Most came from the U.S.
It has often been
said that Spain supplied Spanish Modelo 1893 Mauser rifles and Modelo 1895
Mauser carbines to Mexico, including some marked "Oviedo". This is
not correct. Such Mausers were and are found in Mexico, but they
came from stocks captured by the U.S.A. from Spain during the Spanish American
War and were sold off to Bannerman after being reworked by Springfield
Armory. Bannerman had first tried to sell them to Serbia, failed,
and then sold them off in various ways and eventually some lots were smuggled
into Mexico through brokers and agents in El Paso.
Large numbers of
Winchester Model 1894 carbines in .30-30 were sold by gun runners to various
revolutionary groups. At one point Pancho Villa’’s forces were at
least 50% armed with this weapon. Other rifles were also supplied
in a similar manner.
The production of
the M1910 rifle stopped after about 40,000 had been produced, when the
Mauser Modelo 1936 went into production using receivers made for the M1910.
It had a U.S. M1903 type cocking piece knob at the end of the striker.
The reason for this was to allow re-cocking without opening the action
in the event of a hang fire as Mexican 7x57mm ammo of the period was not
of the highest quality and this was a prudent safety measure.
In 1925, before
domestic production could begin supplying adequate numbers of domestic
Mausers, an order was placed with "FN" in Hesrstal Belgium for Mauser short
rifles and carbines.

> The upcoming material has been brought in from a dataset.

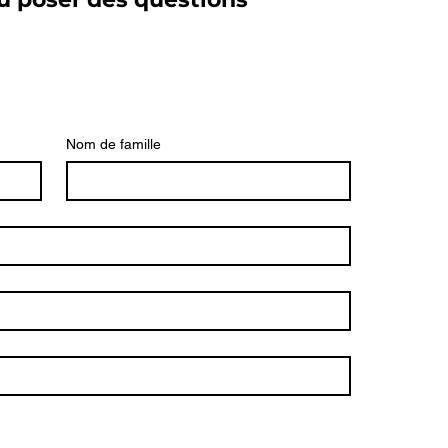
Nom de famille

These, as all Mausers made for Mexico, had a
form of the National Crest. About 25,000 Mausers, mostly short rifles,
were delivered by 1927.
In 1933-34, the
"ZB" BRNO factory in Moravia, Czechoslavakia supplied several thousand
Mauser standard action carbines in 7x57mm to the Federal Police.
These were the same as the M08/34 carbines supplied to Brazilian State
Military Police in the same general time frame except for crest and lack
of front sight with built in guard.
In 1947, the Mexican
Army began looking for a new rifle. About 50,000 M1936 rifles had
been produced for the Army and Federal Police at this time. In 1954 a much
modified M1936type Mauser with receiver mounted aperature rear sight was
adopted in .30-06., known as the Modelo 1954. These were marked
"Cal.7.62mm MOD. 54". This rifle was made in limited numbers as late
as 1959. Rifles of this type issued to the Mexican Navy are marked"Armada".
U.S. supplied M1903A3 and M1 Garand rifles in .30-06 were also used in
the 1950's and sixties.
Mexico later produced
the F.N. FAL rifle from Belgium made parts, and later the H.K G3A3rifle
from German parts, both in 7.62mm NATO. Mexico in the present period has
acquired 5.56mm calibre weapons for police and military use.